Wazir (Willie) Peacock:
The goals of the Civil Rights Movement were, in my estimation, limited.
To a large degree, those goals were achieved, on the surface:
integrating public facilities. You can ride from one end of the country
to the other now without worrying about being hassled too much. But the
bigger picture, I think the Civil Rights Movement could not achieve the
changing of the hearts, because we were strictly using the law, the
Constitution of the United States, that which was already legal but had
not been enforced. Although they made new laws to bring some change
about, but they already had good laws on the book. They just weren't
being enforced. If I say we failed in any area, I'd say we might have
failed in articulating to the population of this country what our goals
were. I never thought that what we were doing would achieve the complete
picture of what needed to be. But it would be a start. So I can't say we
failed in what were trying to achieve.
The local leader of the CRM in Demopolis said that the goal of the Movement
was to give African-Americans a chance to have "decent houses, decent cars,
and decent jobs." Our ghettos are evidence that if its object was the one he
expressed, the movement won a few battles but lost the war.

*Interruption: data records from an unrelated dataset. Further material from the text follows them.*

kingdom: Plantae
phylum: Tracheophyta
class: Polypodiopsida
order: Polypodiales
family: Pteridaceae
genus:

I think the Movement missed an important opportunity by failing to follow Dr.
King's lead in identifying poverty as as big a challenge to full citizenship
as the denial of voting rights. Income and wealth inquality based on race
remain the fundamental causes of the country's most serious social problems.
Understandably, King's murder and other events of the late '60s and early '70s
created great turmoil that made it hard for us all to understand the necessity
for priortizing a sustained campaign to rectify economic injustice.
Fortunately, today, many more activists understand this problem, so there is
hope the work can be carried on.
Many of us (at least many of us white allies in the Movement) also failed to
understand how deeply entrenched racism was/is in America. I used to think,
for instance, that one of the achievments of the Movement was that black men
were no longer killed with impunity, but, of course, the events of the past
few years have demolished that delusion. And the fact that the candidacy and
election of Donald Trump have freed the restraints on expressions of violent
racism only confirms how deep racism is rooted in the American psyche. We'll
never eliminate racism, but I hope there will be a day when its expression is
socially unacceptable and that those expessions that are made are
I think that one of the places where we failed is that we weren't
developing any kind of mechanism for the movement to perpetuate itself.
We didn't try to work towards setting up some kind of system where we
could perpetuate ourselves.
Well, we didn't finish. There was a solid movement base in the South.
The organizations were under enormous pressure to move to the North,
that's why King went to Cicero. Some of us like myself really just had
to get out of the South, at least for a breather. By then there were
huge questions about the economics of oppression and so forth, and those
had always been discussions, but that's where I thought the movement in
the South would be heading. Very few people did stay for the long haul.
While I understand it, I think, I thought then and I think now, that that was
a mistake, because I think we could have had a really good base for continued
organizing, continued critiquing of the society.